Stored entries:
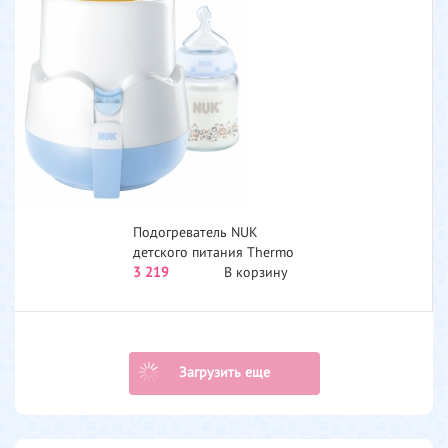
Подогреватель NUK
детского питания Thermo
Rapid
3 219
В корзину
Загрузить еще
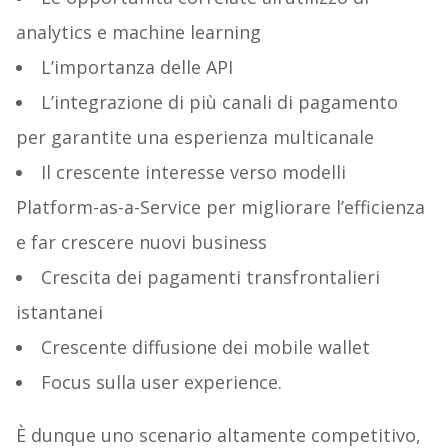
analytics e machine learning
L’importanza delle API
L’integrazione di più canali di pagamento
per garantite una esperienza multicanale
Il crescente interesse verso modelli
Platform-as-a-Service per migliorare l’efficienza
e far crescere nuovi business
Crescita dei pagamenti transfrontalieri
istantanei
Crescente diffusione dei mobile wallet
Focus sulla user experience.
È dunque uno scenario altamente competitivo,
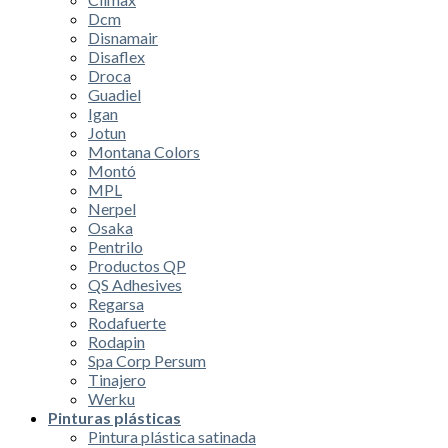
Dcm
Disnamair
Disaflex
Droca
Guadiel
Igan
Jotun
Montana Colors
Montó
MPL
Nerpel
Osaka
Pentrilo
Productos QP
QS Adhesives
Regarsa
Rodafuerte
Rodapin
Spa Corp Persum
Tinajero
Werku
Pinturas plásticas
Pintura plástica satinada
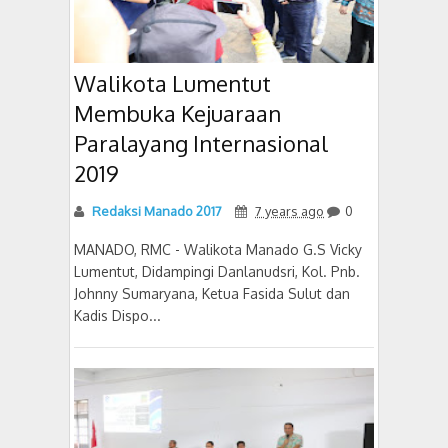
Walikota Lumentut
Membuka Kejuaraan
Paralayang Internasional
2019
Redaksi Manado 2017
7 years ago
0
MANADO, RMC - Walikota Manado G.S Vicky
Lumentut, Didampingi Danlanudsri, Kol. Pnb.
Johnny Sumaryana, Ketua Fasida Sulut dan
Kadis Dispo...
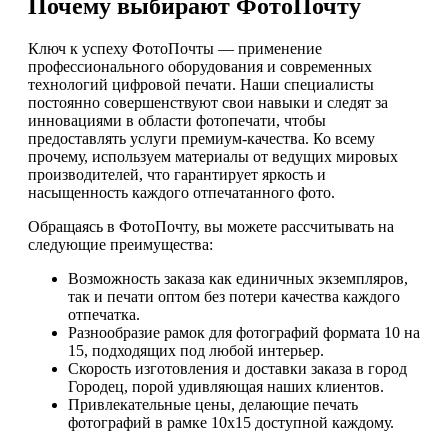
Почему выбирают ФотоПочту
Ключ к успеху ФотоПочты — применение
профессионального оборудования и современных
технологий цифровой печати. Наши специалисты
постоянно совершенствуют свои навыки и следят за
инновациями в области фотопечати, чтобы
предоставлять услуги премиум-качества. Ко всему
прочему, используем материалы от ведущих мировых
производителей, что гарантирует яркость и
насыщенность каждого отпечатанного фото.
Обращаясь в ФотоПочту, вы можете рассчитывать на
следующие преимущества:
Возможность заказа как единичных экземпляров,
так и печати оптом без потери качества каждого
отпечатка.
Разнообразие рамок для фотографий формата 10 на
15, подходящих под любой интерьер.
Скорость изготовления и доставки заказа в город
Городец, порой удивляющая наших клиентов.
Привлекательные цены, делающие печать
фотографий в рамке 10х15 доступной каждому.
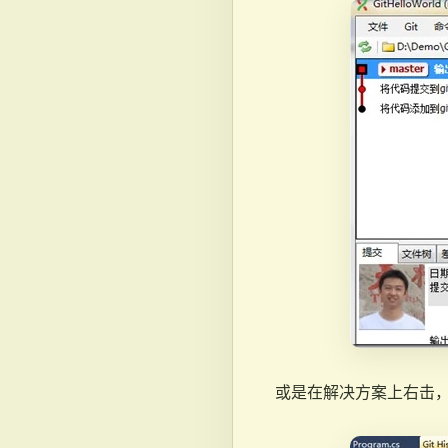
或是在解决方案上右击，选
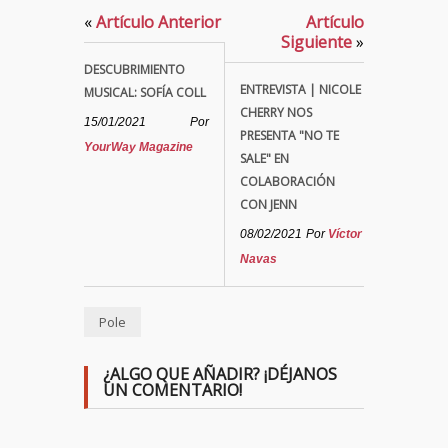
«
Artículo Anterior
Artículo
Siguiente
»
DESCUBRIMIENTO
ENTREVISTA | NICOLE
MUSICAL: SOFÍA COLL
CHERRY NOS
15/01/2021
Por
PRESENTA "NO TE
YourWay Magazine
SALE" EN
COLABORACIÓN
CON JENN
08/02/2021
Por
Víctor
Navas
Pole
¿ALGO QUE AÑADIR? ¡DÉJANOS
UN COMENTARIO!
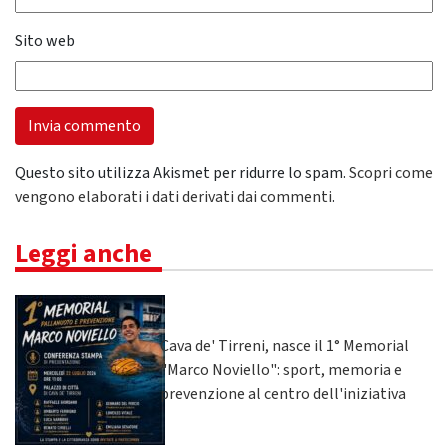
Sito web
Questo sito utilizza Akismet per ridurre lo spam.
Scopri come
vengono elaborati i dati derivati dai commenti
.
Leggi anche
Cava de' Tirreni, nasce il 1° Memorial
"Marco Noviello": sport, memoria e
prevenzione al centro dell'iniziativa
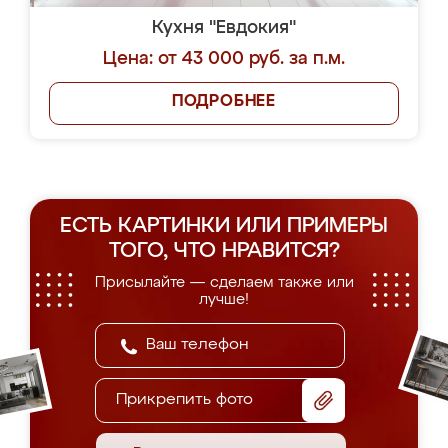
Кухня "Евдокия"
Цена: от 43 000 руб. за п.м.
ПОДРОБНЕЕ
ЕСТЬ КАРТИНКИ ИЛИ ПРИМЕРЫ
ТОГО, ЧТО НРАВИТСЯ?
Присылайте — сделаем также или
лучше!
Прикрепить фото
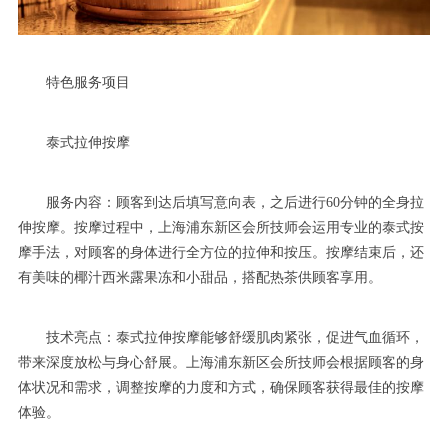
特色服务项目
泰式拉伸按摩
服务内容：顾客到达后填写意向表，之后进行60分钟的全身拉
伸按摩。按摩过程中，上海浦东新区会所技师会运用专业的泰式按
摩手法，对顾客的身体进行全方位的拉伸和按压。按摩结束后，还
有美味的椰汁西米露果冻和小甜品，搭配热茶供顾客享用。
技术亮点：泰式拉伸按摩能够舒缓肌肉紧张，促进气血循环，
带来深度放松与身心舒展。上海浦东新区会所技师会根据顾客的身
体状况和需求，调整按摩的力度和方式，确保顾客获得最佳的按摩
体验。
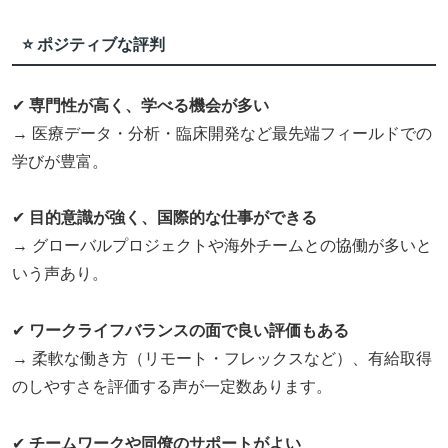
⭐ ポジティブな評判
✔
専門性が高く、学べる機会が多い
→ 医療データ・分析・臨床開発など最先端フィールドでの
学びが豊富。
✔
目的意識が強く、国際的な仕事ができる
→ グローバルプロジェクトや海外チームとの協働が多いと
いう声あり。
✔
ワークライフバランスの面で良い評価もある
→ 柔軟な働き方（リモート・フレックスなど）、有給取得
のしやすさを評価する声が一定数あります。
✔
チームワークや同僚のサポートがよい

▸ **Problem description**
Copy the entries precisely, images excluded.

▸ **Exercise answer**
Подогреватель NUK
детского питания Thermo
Rapid
3 219
В корзину
Загрузить еще
analytics e machine learning
L’importanza delle API
L’integrazione di più canali di pagamento
per garantite una esperienza multicanale
Il crescente interesse verso modelli
Platform-as-a-Service per migliorare l’efficienza
e far crescere nuovi business
Crescita dei pagamenti transfrontalieri
istantanei
Crescente diffusione dei mobile wallet
Focus sulla user experience.
È dunque uno scenario altamente competitivo,
Dcm
Disnamair
Disaflex
Droca
Guadiel
Igan
Jotun
Montana Colors
Montó
MPL
Nerpel
Osaka
Pentrilo
Productos QP
QS Adhesives
Regarsa
Rodafuerte
Rodapin
Spa Corp Persum
Tinajero
Werku
Pinturas plásticas
Pintura plástica satinada
Walikota Lumentut
Membuka Kejuaraan
Paralayang Internasional
2019
Redaksi Manado 2017
7 years ago
0
MANADO, RMC - Walikota Manado G.S Vicky
Lumentut, Didampingi Danlanudsri, Kol. Pnb.
Johnny Sumaryana, Ketua Fasida Sulut dan
Kadis Dispo...
Почему выбирают ФотоПочту
Ключ к успеху ФотоПочты — применение
профессионального оборудования и современных
технологий цифровой печати. Наши специалисты
постоянно совершенствуют свои навыки и следят за
инновациями в области фотопечати, чтобы
предоставлять услуги премиум-качества. Ко всему
прочему, используем материалы от ведущих мировых
производителей, что гарантирует яркость и
насыщенность каждого отпечатанного фото.
Обращаясь в ФотоПочту, вы можете рассчитывать на
следующие преимущества:
Возможность заказа как единичных экземпляров,
так и печати оптом без потери качества каждого
отпечатка.
Разнообразие рамок для фотографий формата 10 на
15, подходящих под любой интерьер.
Скорость изготовления и доставки заказа в город
Городец, порой удивляющая наших клиентов.
Привлекательные цены, делающие печать
фотографий в рамке 10х15 доступной каждому.
或是在解决方案上右击，选
«
Artículo Anterior
Artículo
Siguiente
»
DESCUBRIMIENTO
ENTREVISTA | NICOLE
MUSICAL: SOFÍA COLL
CHERRY NOS
15/01/2021
Por
PRESENTA "NO TE
YourWay Magazine
SALE" EN
COLABORACIÓN
CON JENN
08/02/2021
Por
Víctor
Navas
Pole
¿ALGO QUE AÑADIR? ¡DÉJANOS
UN COMENTARIO!
Sito web
Questo sito utilizza Akismet per ridurre lo spam.
Scopri come
vengono elaborati i dati derivati dai commenti
.
Leggi anche
Cava de' Tirreni, nasce il 1° Memorial
"Marco Noviello": sport, memoria e
prevenzione al centro dell'iniziativa
Кухня "Евдокия"
Цена: от 43 000 руб. за п.м.
ПОДРОБНЕЕ
ЕСТЬ КАРТИНКИ ИЛИ ПРИМЕРЫ
ТОГО, ЧТО НРАВИТСЯ?
Присылайте — сделаем также или
лучше!
Прикрепить фото
特色服务项目
泰式拉伸按摩
服务内容：顾客到达后填写意向表，之后进行60分钟的全身拉
伸按摩。按摩过程中，上海浦东新区会所技师会运用专业的泰式按
摩手法，对顾客的身体进行全方位的拉伸和按压。按摩结束后，还
有美味的椰汁西米露果冻和小甜品，搭配热茶供顾客享用。
技术亮点：泰式拉伸按摩能够舒缓肌肉紧张，促进气血循环，
带来深度放松与身心舒展。上海浦东新区会所技师会根据顾客的身
体状况和需求，调整按摩的力度和方式，确保顾客获得最佳的按摩
体验。
⭐ ポジティブな評判
✔
専門性が高く、学べる機会が多い
→ 医療データ・分析・臨床開発など最先端フィールドでの
学びが豊富。
✔
目的意識が強く、国際的な仕事ができる
→ グローバルプロジェクトや海外チームとの協働が多いと
いう声あり。
✔
ワークライフバランスの面で良い評価もある
→ 柔軟な働き方（リモート・フレックスなど）、有給取得
のしやすさを評価する声が一定数あります。
✔
チームワークや同僚のサポートがよい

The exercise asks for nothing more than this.